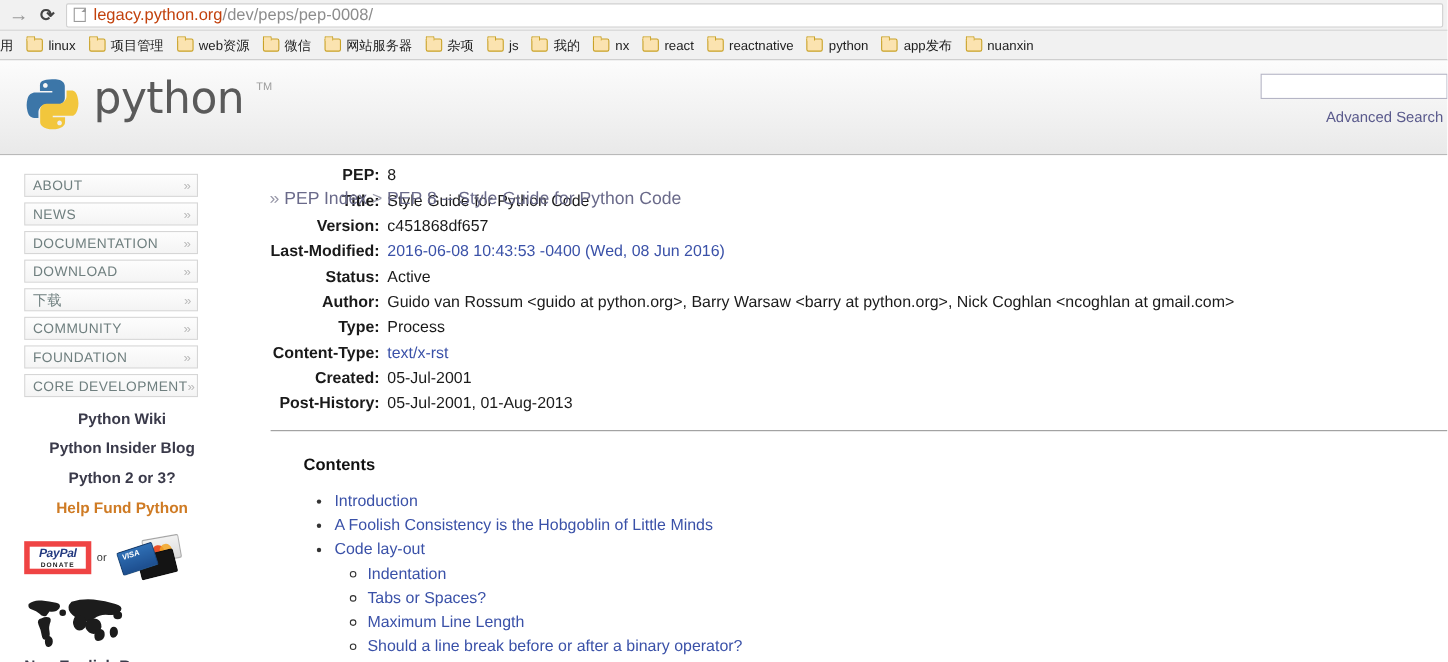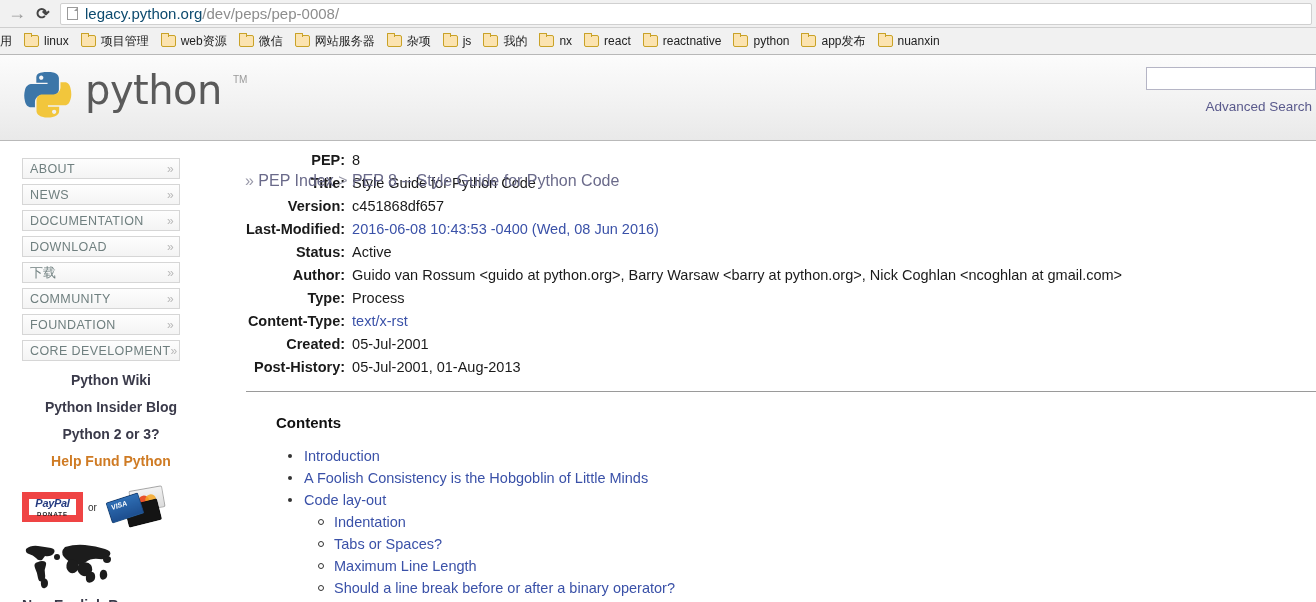--- a/index.html
+++ b/index.html
@@ -58,21 +58,21 @@
     position: absolute; top: -1px; right: -1px;
     border-width: 0 0 4px 4px;
     border-style: solid;
     border-color: transparent transparent #9a9a9a transparent;
   }
   #url-text {
     font-size: 15px;
     white-space: nowrap;
     line-height: 20px;
   }
-  #url-text .host { color: #0c4a6e; }
+  #url-text .host { color: #c2410c; }
   #url-text .path { color: #8d8d8d; }
 
   #bookmarks-bar {
     height: 27px;
     background: #f1f1f1;
     display: flex;
     align-items: center;
     border-bottom: 1px solid #b8b8b8;
     overflow: hidden;
     padding-left: 0px;
@@ -225,21 +225,21 @@
   .side-link.fund { color: #cf7b24; }
 
   #donate-row {
     margin-top: 17px;
     display: flex;
     align-items: center;
     height: 42px;
   }
   #paypal-badge {
     width: 61px; height: 30px;
-    border: 7px solid #ef4444;
+    border: 5px solid #ef4444;
     background: #fff;
     display: flex;
     flex-direction: column;
     align-items: center;
     justify-content: center;
     flex: none;
   }
   #paypal-badge .pp-top {
     font-size: 11px;
     font-weight: bold;

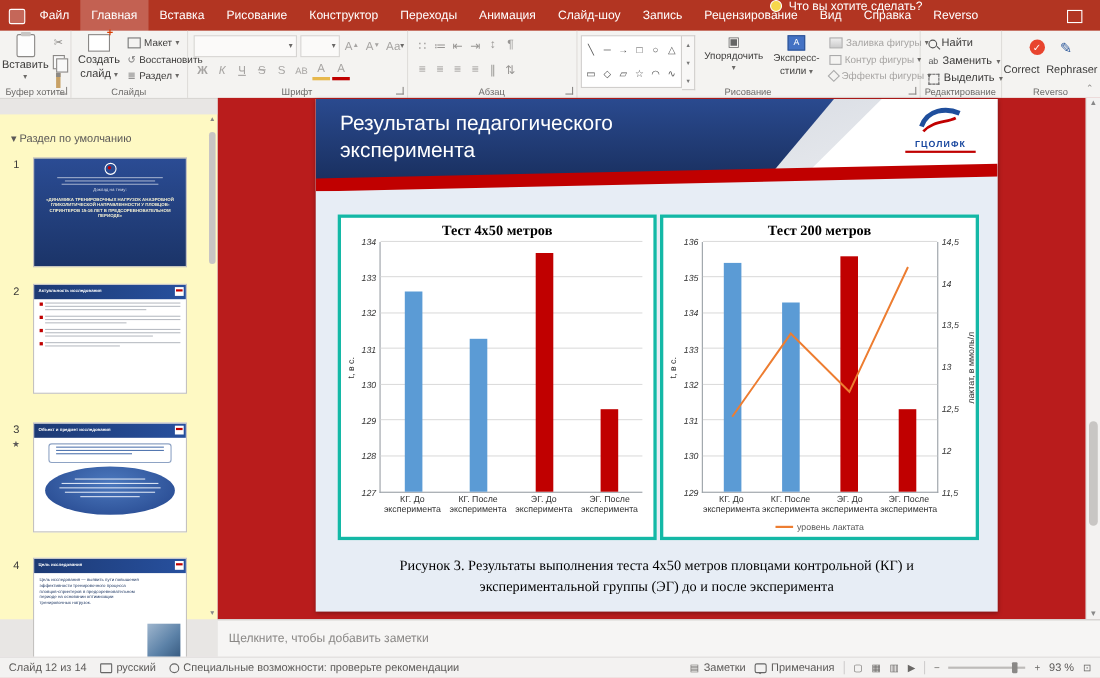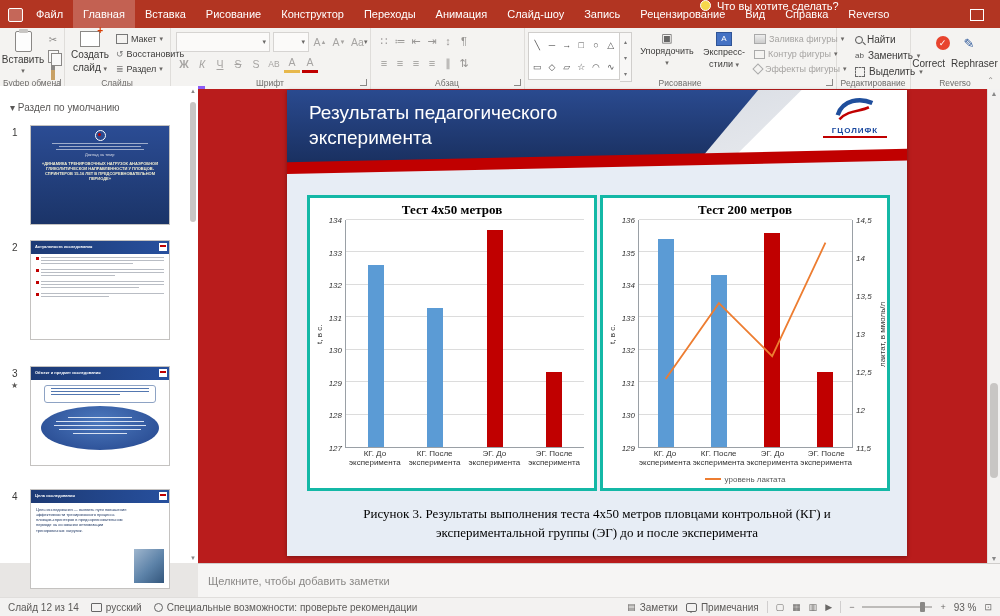--- a/index.html
+++ b/index.html
@@ -55,21 +55,21 @@
   .erow{display:flex;align-items:center;gap:4px;color:#3b3a39;white-space:nowrap;}
   .ic-find{width:6px;height:6px;border:1.4px solid #555;border-radius:50%;position:relative;}
   .ic-find::after{content:'';position:absolute;width:4px;height:1.4px;background:#555;transform:rotate(45deg);right:-4px;bottom:-2px;}
   .ic-replace{font-size:8px;color:#555;}
   .ic-select{width:8px;height:8px;border:1px dashed #666;}
   .ic-correct{width:14px;height:14px;border-radius:50%;background:#E8442E;color:#fff;font-size:9px;
               display:flex;align-items:center;justify-content:center;}
   .ic-pencil{color:#2B579A;font-size:13px;}
   .collapse{position:absolute;right:6px;bottom:4px;color:#8a8886;font-size:8px;}
   
-  .panel{position:absolute;left:0;top:86px;width:198px;bottom:53px;background:#ffffff;border-right:7px solid #8b5cf6;}
+  .panel{position:absolute;left:0;top:104px;width:198px;bottom:53px;background:#fef9c3;border-right:7px solid #8b5cf6;}
   .section{position:absolute;left:10px;top:16px;font-size:10px;color:#5a5857;}
   .pscroll{position:absolute;right:1px;top:2px;bottom:2px;width:8px;}
   .pscroll .arr{position:absolute;left:0;width:8px;font-size:6px;color:#888;text-align:center;}
   .pthumb{position:absolute;left:1px;width:6px;top:14px;height:120px;background:#C8C6C4;border-radius:3px;}
   .thumb{position:absolute;left:30px;width:140px;height:100px;background:#fff;border:1px solid #C4C2C0;
          overflow:hidden;box-sizing:border-box;}
   .tnum{position:absolute;left:12px;font-size:10px;color:#3b3a39;}
   .tstar{position:absolute;left:11px;font-size:8px;color:#5b5957;}
   .shrink{font-size:8px;transform:scale(.5);transform-origin:0 0;width:200%;}
   .mline{height:1px;background:rgba(255,255,255,.55);margin:2px auto;}
@@ -198,21 +198,21 @@
       </div>
       <div class="minicol" style="left:45px;top:4px;">
         <span class="mi">✂</span>
         <span class="mi">
             <span class="ic-copy"></span>
           </span>
         <span class="mi">
             <span class="ic-painter"></span>
           </span>
       </div>
-      <div class="glabel">Буфер обмена</div>
+      <div class="glabel">Буфер хотите</div>
       <div class="lnch"></div>
     </div>
 
     <div class="group" style="left:64px;width:106px;">
       <div class="bigbtn" style="left:4px;top:3px;width:44px;">
         <span class="ic-newslide"></span>
         <span>Создать</span>
         <span><span>слайд</span> <span class="dd">▾</span></span>
       </div>
       <div class="minicol" style="left:52px;top:6px;gap:5px;">
@@ -335,21 +335,21 @@
           <span class="ic-fx"></span>
           <span>Эффекты фигуры</span>
             <span class="dd">▾</span>
         </div>
       </div>
       <div class="glabel">Рисование</div>
       <div class="lnch"></div>
     </div>
 
     <div class="group" style="left:836px;width:74px;">
-      <div class="minicol" style="left:8px;top:6px;gap:5px;margin-left:11px;">
+      <div class="minicol" style="left:8px;top:6px;gap:5px;">
         <div class="erow">
           <span class="ic-find"></span>
           <span>Найти</span>
         </div>
         <div class="erow">
           <span class="ic-replace">ab</span>
           <span>Заменить</span>
             <span class="dd">▾</span>
         </div>
         <div class="erow">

**Exercise details:** Without the pictures, give every line of the data again, exactly as written.

**Answer to the problem:**
--- a/index.html
+++ b/index.html
@@ -58,21 +58,21 @@
     position: absolute; top: -1px; right: -1px;
     border-width: 0 0 4px 4px;
     border-style: solid;
     border-color: transparent transparent #9a9a9a transparent;
   }
   #url-text {
     font-size: 15px;
     white-space: nowrap;
     line-height: 20px;
   }
-  #url-text .host { color: #0c4a6e; }
+  #url-text .host { color: #c2410c; }
   #url-text .path { color: #8d8d8d; }
 
   #bookmarks-bar {
     height: 27px;
     background: #f1f1f1;
     display: flex;
     align-items: center;
     border-bottom: 1px solid #b8b8b8;
     overflow: hidden;
     padding-left: 0px;
@@ -225,21 +225,21 @@
   .side-link.fund { color: #cf7b24; }
 
   #donate-row {
     margin-top: 17px;
     display: flex;
     align-items: center;
     height: 42px;
   }
   #paypal-badge {
     width: 61px; height: 30px;
-    border: 7px solid #ef4444;
+    border: 5px solid #ef4444;
     background: #fff;
     display: flex;
     flex-direction: column;
     align-items: center;
     justify-content: center;
     flex: none;
   }
   #paypal-badge .pp-top {
     font-size: 11px;
     font-weight: bold;

--- a/index.html
+++ b/index.html
@@ -55,21 +55,21 @@
   .erow{display:flex;align-items:center;gap:4px;color:#3b3a39;white-space:nowrap;}
   .ic-find{width:6px;height:6px;border:1.4px solid #555;border-radius:50%;position:relative;}
   .ic-find::after{content:'';position:absolute;width:4px;height:1.4px;background:#555;transform:rotate(45deg);right:-4px;bottom:-2px;}
   .ic-replace{font-size:8px;color:#555;}
   .ic-select{width:8px;height:8px;border:1px dashed #666;}
   .ic-correct{width:14px;height:14px;border-radius:50%;background:#E8442E;color:#fff;font-size:9px;
               display:flex;align-items:center;justify-content:center;}
   .ic-pencil{color:#2B579A;font-size:13px;}
   .collapse{position:absolute;right:6px;bottom:4px;color:#8a8886;font-size:8px;}
   
-  .panel{position:absolute;left:0;top:86px;width:198px;bottom:53px;background:#ffffff;border-right:7px solid #8b5cf6;}
+  .panel{position:absolute;left:0;top:104px;width:198px;bottom:53px;background:#fef9c3;border-right:7px solid #8b5cf6;}
   .section{position:absolute;left:10px;top:16px;font-size:10px;color:#5a5857;}
   .pscroll{position:absolute;right:1px;top:2px;bottom:2px;width:8px;}
   .pscroll .arr{position:absolute;left:0;width:8px;font-size:6px;color:#888;text-align:center;}
   .pthumb{position:absolute;left:1px;width:6px;top:14px;height:120px;background:#C8C6C4;border-radius:3px;}
   .thumb{position:absolute;left:30px;width:140px;height:100px;background:#fff;border:1px solid #C4C2C0;
          overflow:hidden;box-sizing:border-box;}
   .tnum{position:absolute;left:12px;font-size:10px;color:#3b3a39;}
   .tstar{position:absolute;left:11px;font-size:8px;color:#5b5957;}
   .shrink{font-size:8px;transform:scale(.5);transform-origin:0 0;width:200%;}
   .mline{height:1px;background:rgba(255,255,255,.55);margin:2px auto;}
@@ -198,21 +198,21 @@
       </div>
       <div class="minicol" style="left:45px;top:4px;">
         <span class="mi">✂</span>
         <span class="mi">
             <span class="ic-copy"></span>
           </span>
         <span class="mi">
             <span class="ic-painter"></span>
           </span>
       </div>
-      <div class="glabel">Буфер обмена</div>
+      <div class="glabel">Буфер хотите</div>
       <div class="lnch"></div>
     </div>
 
     <div class="group" style="left:64px;width:106px;">
       <div class="bigbtn" style="left:4px;top:3px;width:44px;">
         <span class="ic-newslide"></span>
         <span>Создать</span>
         <span><span>слайд</span> <span class="dd">▾</span></span>
       </div>
       <div class="minicol" style="left:52px;top:6px;gap:5px;">
@@ -335,21 +335,21 @@
           <span class="ic-fx"></span>
           <span>Эффекты фигуры</span>
             <span class="dd">▾</span>
         </div>
       </div>
       <div class="glabel">Рисование</div>
       <div class="lnch"></div>
     </div>
 
     <div class="group" style="left:836px;width:74px;">
-      <div class="minicol" style="left:8px;top:6px;gap:5px;margin-left:11px;">
+      <div class="minicol" style="left:8px;top:6px;gap:5px;">
         <div class="erow">
           <span class="ic-find"></span>
           <span>Найти</span>
         </div>
         <div class="erow">
           <span class="ic-replace">ab</span>
           <span>Заменить</span>
             <span class="dd">▾</span>
         </div>
         <div class="erow">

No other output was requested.